しかしいまは、洗いざらしのシャツとスボンという普段着だ。暴走寸前のミヒャエルを連れて行った後に着替えたのだろう。
バッタ探しで汚れてもいいようにということだとすると、そんなにバッタ探しが楽しみなんだろうか。並々ならぬ意欲がうかがえる。
しかもさすがは強制イベントだ。普段着なのに無駄にキラキラ光って見える。
「私とドリスお嬢様は現在主従関係にありますが、幼い頃は親しい友人同士でした」
オスカーが微笑みながら近づいてくる。
そしてわたしの座る椅子の背もたれに手をかけると、こちらに向かってさらに甘く微笑んだ。
「そうだろう? ドリィ」
「……っ!」
ドキンと心臓が跳ねる。
ドリィ――そう、たしかに幼い頃一緒に遊んでいたオスカーはドリスのことをそう呼んでいた。

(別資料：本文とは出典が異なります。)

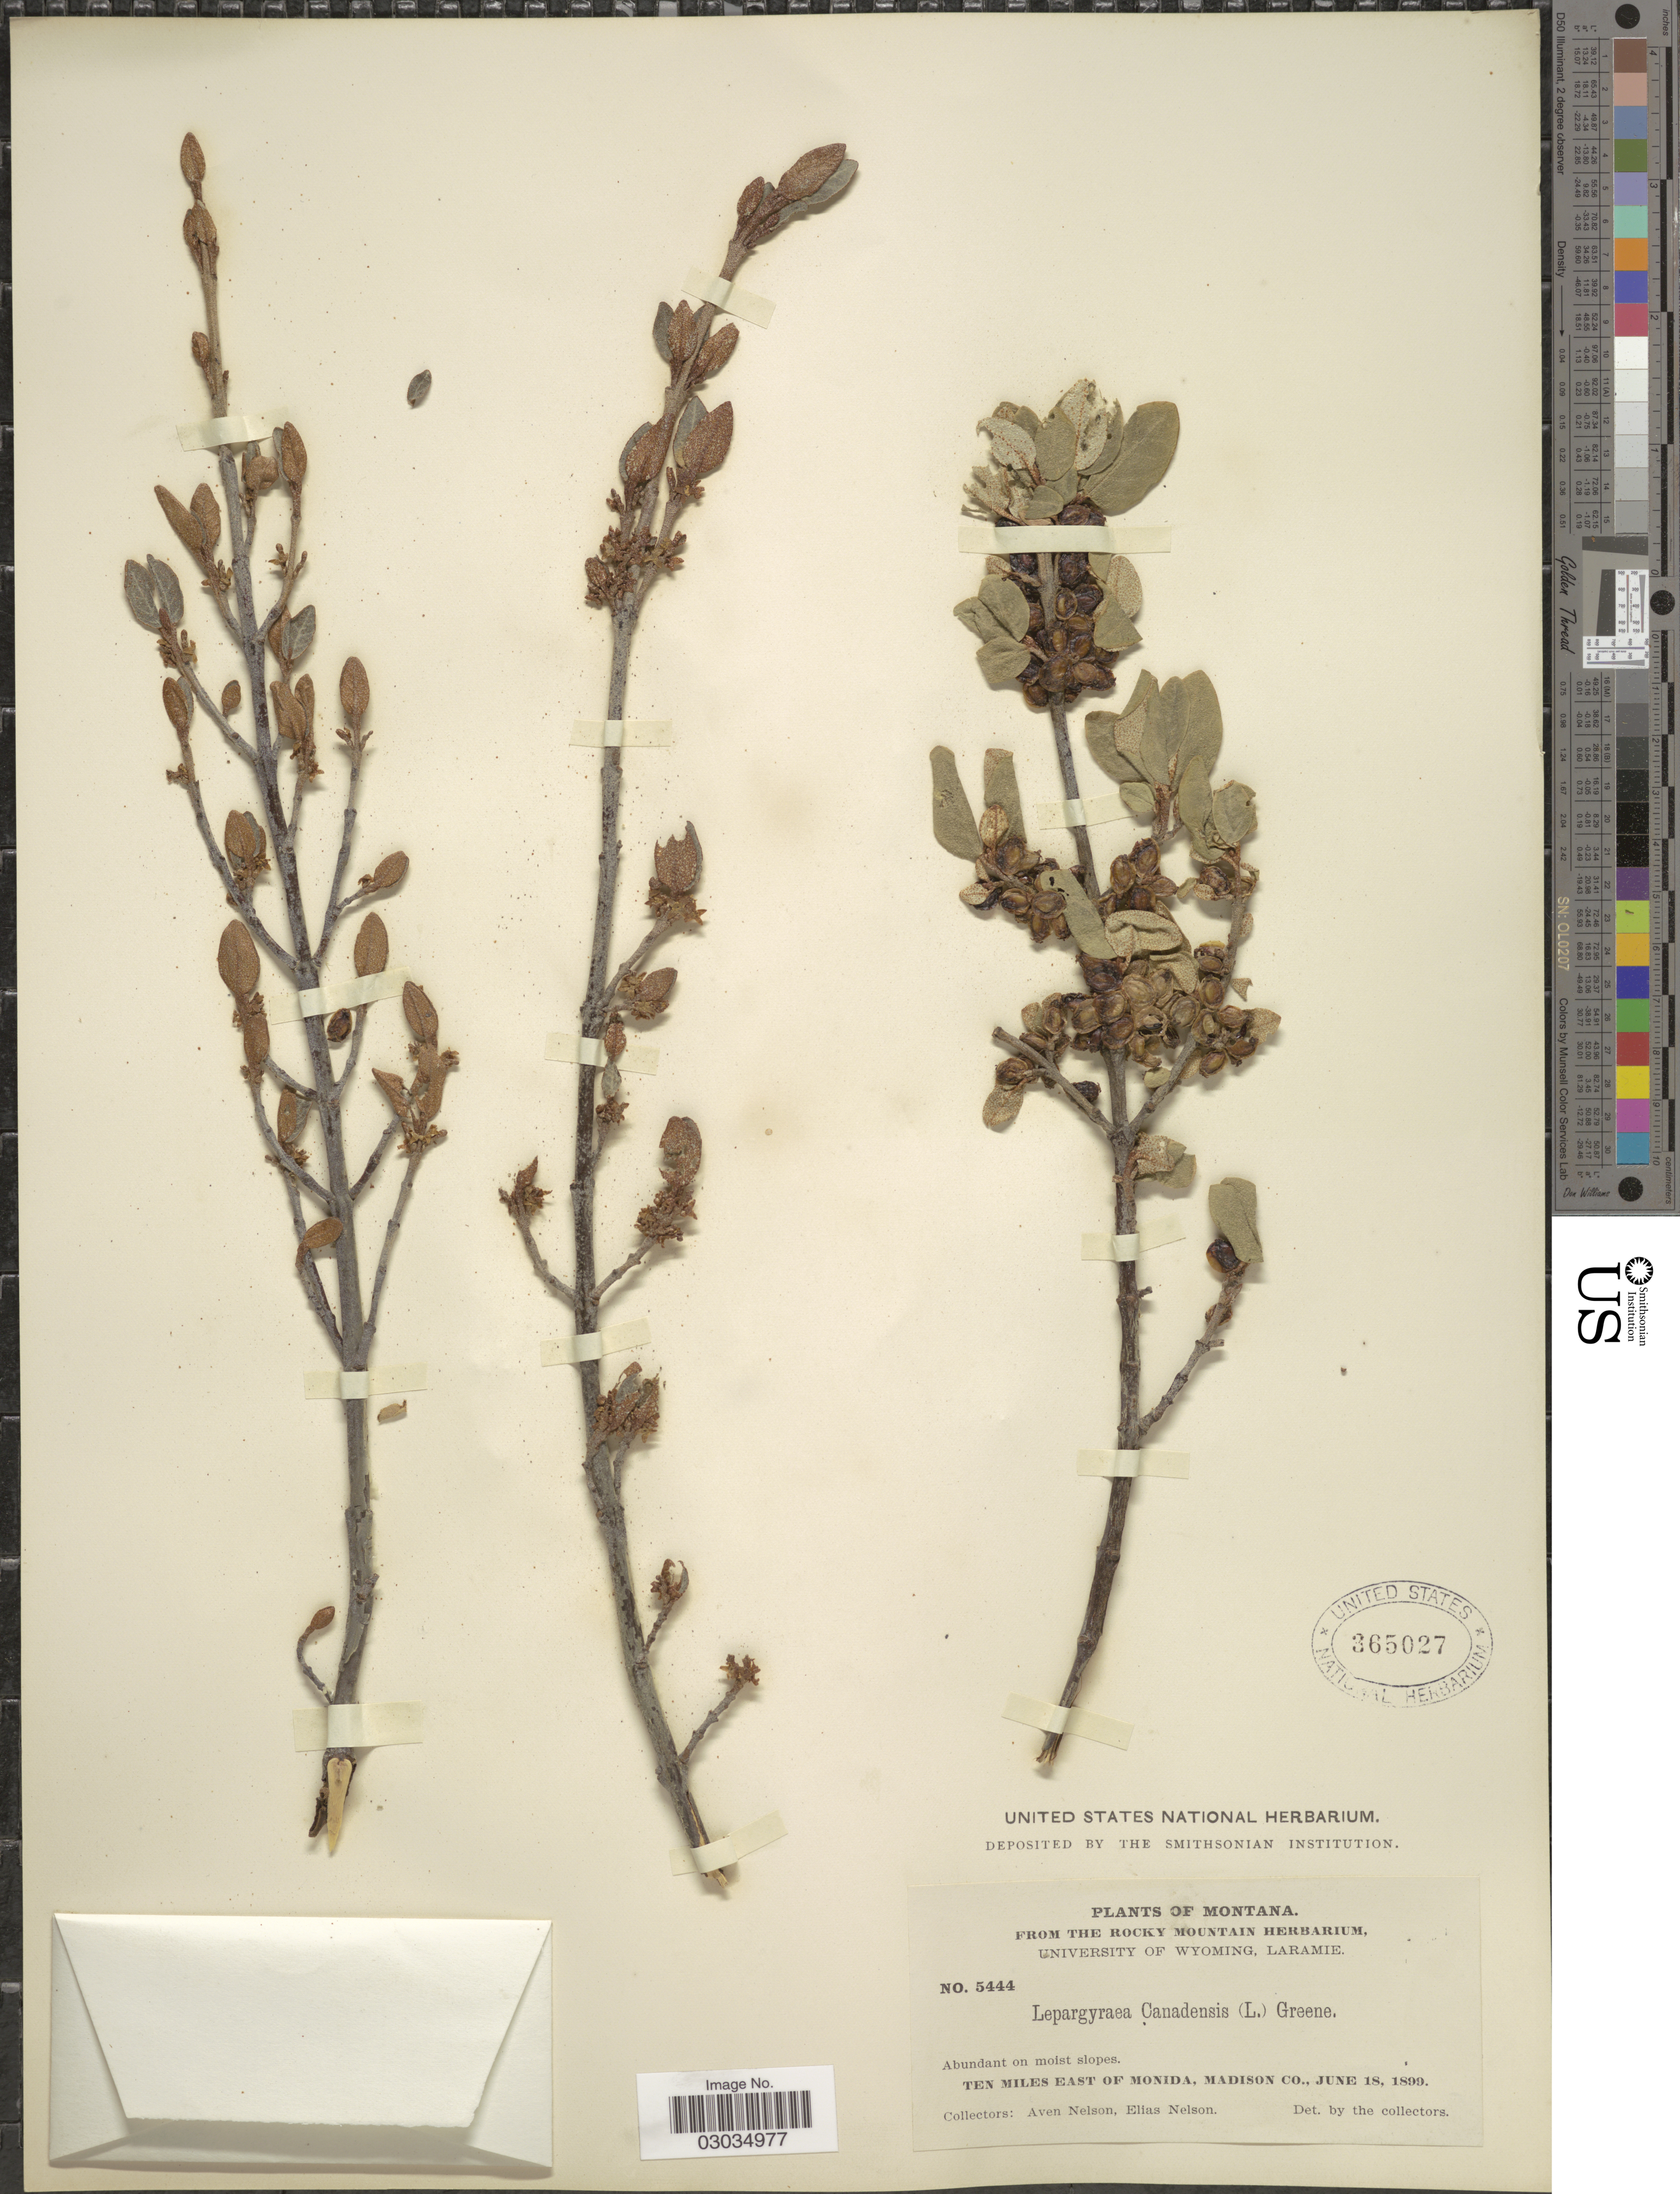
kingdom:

わたしが前世の記憶を思い出す前の、この体に染みついている記憶が呼び覚まされる。
切なくて温かい。
心の深い部分を優しく撫でられたような感覚に足の力が抜けそうになった。
こ、こんなことで絆されてなるものかっ!
己の心をどうにか奮い立たせて、オスカーを真っすぐに見つめ返した。
「あら、わたしにとっては友人ではなくて兄のような存在だったわ。オスカーお兄様」
背筋を伸ばし、すまし顔をしてかつての呼び名でお返しする。
なのに! それなのに!
「そうだったのか」
オスカーは怯むどころか、テーブルに並ぶどのスイーツよりも甘ったるい表情を見せて笑う。
負けたような気になるのはどうしてだろうか。なんだかとても悔しい。
きっとこれもイベントのせいだ。
その証拠に、ヒロインたちは3人とも頬を赤く染めてオスカーを見つめている。
3人の様子を見てホッとして気持ちが落ち着いた。
オスカーはハルアカ唯一の攻略対象なのだ。だからキラキラエフェクトにドキッとさせられても、それは不可抗力というものだろう。
ゲームの悪役令嬢ドリスとは違い、わたしはオスカーが誰とくっつこうが嫉妬などしないし仲を引き裂く気もない。
オスカーとは婚約者ではなく、令嬢と執事という主従関係のまま。
ヒロインたちはとてもいい子たちで好印象だから、この3人の誰かと結ばれてくれればわたしはむしろハッピーだ。
よかったわね、オスカー。あなたモテモテよっ!
心の中でグっと親指を立てたのだった。